Selected text:

+ + +

In the novel Britt-Marie Was Here, by Fredrik Backman, the main character recalls the way her family life deteriorated after a road accident took the life of her sister and left Britt-Marie alive as an only child: Her father came home later and later, and her mother talked less and less, finally not at all. “They never spoke about the accident,” the author writes, “and, because they didn’t, they also couldn’t talk about anything else.” The death of a child, if it results in silence or blame, can also be the death of a marriage. 

 

In my own life, there have been at least a couple of times when someone (a man in both cases) ruled one particular subject out of bounds for discussion. It was not the same subject with the two men (one was personal, the other political), but both times it was a topic important to me and something I wanted, felt I needed—to explore and understand. 

 

Well, didn’t we have a lot of other mutual interests, other things to talk about? Certainly, in both cases, and yet in both cases I found the unilateral gag order chilling, which is why that sentence in the Backman book (you’ll find it on page 50 in the paperback edition) struck me with such force. Having one topic absolutely forbidden did not incline me to pursue other subjects with enthusiasm but rather to find other conversational partners who would not place limits on what I would be allowed to say.

+ + +

Records from a collection:
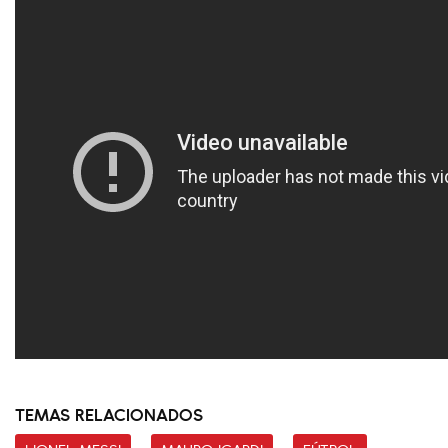
TEMAS RELACIONADOS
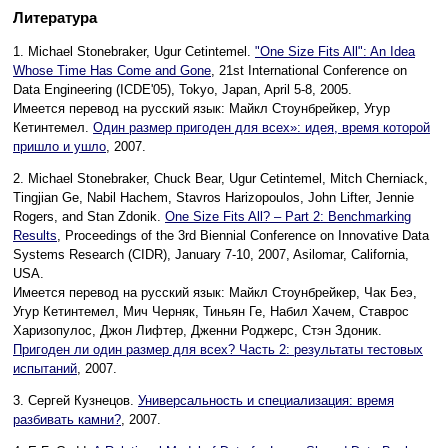
Литература
1. Michael Stonebraker, Ugur Cetintemel.
"One Size Fits All": An Idea
Whose Time Has Come and Gone
, 21st International Conference on
Data Engineering (ICDE'05), Tokyo, Japan, April 5-8, 2005.
Имеется перевод на русский язык: Майкл Стоунбрейкер, Угур
Кетинтемел.
Один размер пригоден для всех»: идея, время которой
пришло и ушло
, 2007.
2. Michael Stonebraker, Chuck Bear, Ugur Cetintemel, Mitch Cherniack,
Tingjian Ge, Nabil Hachem, Stavros Harizopoulos, John Lifter, Jennie
Rogers, and Stan Zdonik.
One Size Fits All? – Part 2: Benchmarking
Results
, Proceedings of the 3rd Biennial Conference on Innovative Data
Systems Research (CIDR), January 7-10, 2007, Asilomar, California,
USA.
Имеется перевод на русский язык: Майкл Стоунбрейкер, Чак Беэ,
Угур Кетинтемел, Мич Черняк, Тиньян Ге, Набил Хачем, Ставрос
Харизопулос, Джон Лифтер, Дженни Роджерс, Стэн Здоник.
Пригоден ли один размер для всех? Часть 2: результаты тестовых
испытаний
, 2007.
3. Сергей Кузнецов.
Универсальность и специализация: время
разбивать камни?
, 2007.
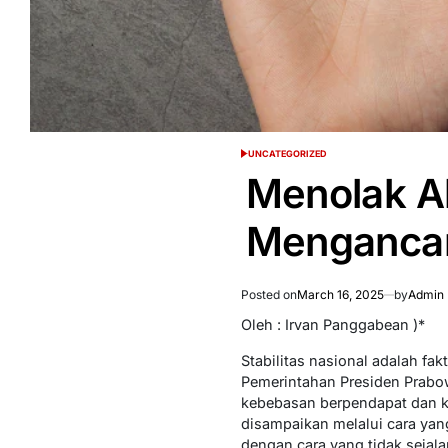
UNCATEGORIZED
POSTED
IN
Menolak Ak
Mengancam 
Posted on
March 16, 2025
by
Admin 
Oleh : Irvan Panggabean )*
Stabilitas nasional adalah 
Pemerintahan Presiden Prab
kebebasan berpendapat dan ke
disampaikan melalui cara yan
dengan cara yang tidak sejal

+ + +

Your task: What remarks does the passage on off-limits conversation topics set inside parentheses? List each one.

Solution to this exercise:
- a man in both cases
- one was personal, the other political
- you'll find it on page 50 in the paperback edition